Now, if you already have a top-of-the-line chip and want to push it even further or you just enjoy the challenge, by all means spend the extra money and time to squeeze out that extra speed.
What about audio?
Unless you’re a serious audiophile, you happen to get faulty hardware, or you opt for the lowest-end motherboard possible while still expecting exquisite sound, you should get by with on-board audio just fine.
Motherboard audio quality is primarily defined by the audio codec (aka processing chip) a given board uses. So, if you’re a stickler for sound quality, you can look up the codec a given board uses before buying and see if it’s a mid-range or high-end model. Alternatively, you can, of course, still opt for a dedicated sound card, or USB speakers that move the DAC (digital-to-analog converter) hardware outside of the PC altogether, like the Audioengine A2+.
What extra features do you need?
Given the sheer number of features that board makers sometimes slap on motherboards–particularly high-end models–it’s impossible to discuss them all. But here are a few to keep an eye on:
- On-board on/off switches: These can be handy in the initial build process, or if your system is being housed in an open case for benchmarking/component testing. But for the average user, on-board buttons (which sometimes also include buttons to clear the CMOS or do basic overclocking) aren’t necessary.
- LED diagnostic readouts: The tiny speaker that plugs into motherboard headers to provide diagnostic beeps when something goes wrong is going the way of the dodo. In its place, many mid-to-high-end boards now include a two-or-three-digit display for the same purpose, giving you an alpha-numeric code when something goes wrong. This can be a real help when building or upgrading and you either forget to plug something in, something isn’t seated properly, or one of your components turns out to be faulty.
- Wi-Fi Card: If you don’t have Ethernet near your computer, you want this.
- Dual Ethernet ports: A single Gigabit Ethernet port has plenty of bandwidth for Internet traffic, so this is helpful mainly if you plan to use the computer as a server and the board can aggregate the two connections into one.
How important are aesthetics to you?
If the only time you’re going to see your system’s innards is when it’s powered down with the side panel off, there’s no reason to opt for RGB lights or flashy I/O covers and heatsinks. However, if your case has a window, you should get a board that looks good–with lights if you like them.

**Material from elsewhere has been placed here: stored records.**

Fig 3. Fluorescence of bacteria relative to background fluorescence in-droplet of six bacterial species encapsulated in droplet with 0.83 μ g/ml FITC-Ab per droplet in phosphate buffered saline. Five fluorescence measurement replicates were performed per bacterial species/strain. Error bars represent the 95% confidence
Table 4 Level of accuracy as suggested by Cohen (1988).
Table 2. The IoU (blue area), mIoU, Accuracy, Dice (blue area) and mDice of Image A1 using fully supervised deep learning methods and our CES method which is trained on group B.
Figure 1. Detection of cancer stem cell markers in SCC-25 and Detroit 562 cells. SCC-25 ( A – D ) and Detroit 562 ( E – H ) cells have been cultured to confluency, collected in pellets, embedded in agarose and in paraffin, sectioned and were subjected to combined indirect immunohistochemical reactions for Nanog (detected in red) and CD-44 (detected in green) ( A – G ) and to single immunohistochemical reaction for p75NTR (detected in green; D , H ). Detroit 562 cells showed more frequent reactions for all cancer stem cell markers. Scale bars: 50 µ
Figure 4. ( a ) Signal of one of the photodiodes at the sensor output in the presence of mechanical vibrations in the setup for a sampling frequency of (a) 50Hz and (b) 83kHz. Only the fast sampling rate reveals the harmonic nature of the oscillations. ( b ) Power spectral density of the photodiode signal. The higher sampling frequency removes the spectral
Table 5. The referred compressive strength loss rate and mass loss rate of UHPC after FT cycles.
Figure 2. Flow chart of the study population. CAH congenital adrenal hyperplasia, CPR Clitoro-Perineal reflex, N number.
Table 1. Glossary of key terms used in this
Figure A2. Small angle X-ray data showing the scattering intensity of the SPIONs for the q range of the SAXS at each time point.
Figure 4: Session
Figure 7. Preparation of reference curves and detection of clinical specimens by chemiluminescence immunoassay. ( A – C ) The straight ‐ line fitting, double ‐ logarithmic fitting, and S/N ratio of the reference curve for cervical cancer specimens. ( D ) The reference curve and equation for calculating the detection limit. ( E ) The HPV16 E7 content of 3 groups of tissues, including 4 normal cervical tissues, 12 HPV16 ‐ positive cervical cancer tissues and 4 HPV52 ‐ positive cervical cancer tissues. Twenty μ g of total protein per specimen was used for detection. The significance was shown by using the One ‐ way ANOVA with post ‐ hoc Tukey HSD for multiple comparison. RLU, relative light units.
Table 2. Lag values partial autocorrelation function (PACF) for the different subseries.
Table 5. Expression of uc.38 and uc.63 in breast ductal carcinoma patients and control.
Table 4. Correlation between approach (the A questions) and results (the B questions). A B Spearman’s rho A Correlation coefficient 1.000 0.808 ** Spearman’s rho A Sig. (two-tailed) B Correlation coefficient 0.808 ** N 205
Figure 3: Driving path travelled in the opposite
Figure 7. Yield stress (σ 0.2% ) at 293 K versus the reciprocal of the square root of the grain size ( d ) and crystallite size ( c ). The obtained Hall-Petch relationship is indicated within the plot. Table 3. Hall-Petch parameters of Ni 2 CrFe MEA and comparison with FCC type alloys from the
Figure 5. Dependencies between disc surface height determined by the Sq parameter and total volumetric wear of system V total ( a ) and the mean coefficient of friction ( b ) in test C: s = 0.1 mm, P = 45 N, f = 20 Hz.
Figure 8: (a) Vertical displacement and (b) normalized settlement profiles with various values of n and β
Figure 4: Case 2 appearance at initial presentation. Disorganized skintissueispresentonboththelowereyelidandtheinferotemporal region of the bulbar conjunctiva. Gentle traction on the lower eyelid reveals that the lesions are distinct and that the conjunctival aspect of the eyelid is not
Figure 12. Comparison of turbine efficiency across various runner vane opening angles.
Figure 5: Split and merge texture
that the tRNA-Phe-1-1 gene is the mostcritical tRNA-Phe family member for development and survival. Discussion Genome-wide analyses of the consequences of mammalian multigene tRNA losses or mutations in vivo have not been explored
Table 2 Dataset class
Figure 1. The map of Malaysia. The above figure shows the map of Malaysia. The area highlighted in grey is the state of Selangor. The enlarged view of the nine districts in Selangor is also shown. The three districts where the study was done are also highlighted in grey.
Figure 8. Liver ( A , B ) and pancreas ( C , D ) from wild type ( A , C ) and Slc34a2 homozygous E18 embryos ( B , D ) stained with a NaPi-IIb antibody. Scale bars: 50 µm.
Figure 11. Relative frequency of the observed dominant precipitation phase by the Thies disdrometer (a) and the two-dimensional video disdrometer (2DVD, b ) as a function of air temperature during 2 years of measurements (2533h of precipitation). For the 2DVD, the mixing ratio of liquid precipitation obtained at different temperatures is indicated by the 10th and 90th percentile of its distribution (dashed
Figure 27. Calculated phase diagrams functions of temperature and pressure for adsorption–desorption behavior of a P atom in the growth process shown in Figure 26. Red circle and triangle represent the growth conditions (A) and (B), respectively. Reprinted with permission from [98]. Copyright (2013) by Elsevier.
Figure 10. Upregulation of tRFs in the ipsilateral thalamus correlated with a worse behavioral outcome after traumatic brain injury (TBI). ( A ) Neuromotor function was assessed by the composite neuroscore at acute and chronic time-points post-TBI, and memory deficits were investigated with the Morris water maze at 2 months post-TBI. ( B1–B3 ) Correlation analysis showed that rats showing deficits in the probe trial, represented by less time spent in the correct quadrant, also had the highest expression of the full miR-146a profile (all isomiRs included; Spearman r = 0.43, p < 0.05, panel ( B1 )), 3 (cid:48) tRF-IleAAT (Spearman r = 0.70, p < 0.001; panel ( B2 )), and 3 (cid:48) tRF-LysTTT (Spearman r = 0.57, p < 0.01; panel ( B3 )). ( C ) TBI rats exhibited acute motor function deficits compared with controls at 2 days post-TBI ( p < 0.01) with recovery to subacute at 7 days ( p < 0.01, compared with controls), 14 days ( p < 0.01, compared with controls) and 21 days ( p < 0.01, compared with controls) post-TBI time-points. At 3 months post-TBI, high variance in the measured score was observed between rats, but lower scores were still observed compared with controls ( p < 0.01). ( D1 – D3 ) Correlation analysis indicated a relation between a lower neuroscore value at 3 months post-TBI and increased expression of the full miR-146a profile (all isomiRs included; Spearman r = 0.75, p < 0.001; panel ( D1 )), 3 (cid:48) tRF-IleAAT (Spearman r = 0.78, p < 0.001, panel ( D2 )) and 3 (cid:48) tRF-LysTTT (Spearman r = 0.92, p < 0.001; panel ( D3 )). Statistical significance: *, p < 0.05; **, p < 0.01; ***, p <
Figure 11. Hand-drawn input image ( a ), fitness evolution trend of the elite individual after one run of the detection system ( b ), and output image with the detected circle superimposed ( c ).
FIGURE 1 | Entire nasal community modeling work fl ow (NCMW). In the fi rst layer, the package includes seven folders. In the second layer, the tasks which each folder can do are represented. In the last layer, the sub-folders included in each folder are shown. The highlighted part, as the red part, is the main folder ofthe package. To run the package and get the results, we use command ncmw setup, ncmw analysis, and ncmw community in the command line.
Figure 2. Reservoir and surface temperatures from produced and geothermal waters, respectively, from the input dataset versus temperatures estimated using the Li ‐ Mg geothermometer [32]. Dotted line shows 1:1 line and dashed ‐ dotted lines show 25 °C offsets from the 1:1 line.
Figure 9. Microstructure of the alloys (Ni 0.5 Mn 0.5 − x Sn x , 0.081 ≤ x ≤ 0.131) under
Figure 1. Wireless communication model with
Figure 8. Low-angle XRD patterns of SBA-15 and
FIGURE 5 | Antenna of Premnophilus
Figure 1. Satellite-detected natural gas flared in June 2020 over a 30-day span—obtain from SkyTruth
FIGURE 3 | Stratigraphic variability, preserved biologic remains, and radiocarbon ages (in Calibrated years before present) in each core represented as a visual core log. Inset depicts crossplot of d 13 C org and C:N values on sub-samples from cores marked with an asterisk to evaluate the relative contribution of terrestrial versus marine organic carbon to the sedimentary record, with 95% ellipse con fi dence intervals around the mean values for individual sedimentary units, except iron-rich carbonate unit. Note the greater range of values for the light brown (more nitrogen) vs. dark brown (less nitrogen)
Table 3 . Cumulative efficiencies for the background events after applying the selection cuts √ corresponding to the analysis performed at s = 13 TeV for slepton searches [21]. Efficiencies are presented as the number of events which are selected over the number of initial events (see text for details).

Just keep in mind that, particularly if you’re a novice builder, a dark motherboard can make building or updating your system more difficult, as on-board labels will be harder to see. Also, if you are building a system that you want to look as clean as possible (that is, with few visible wires snaking around the motherboard), look for a board with its fan and USB headers placed around the edges, and SATA and USB 3 header ports that point to the side, rather than sticking up vertically.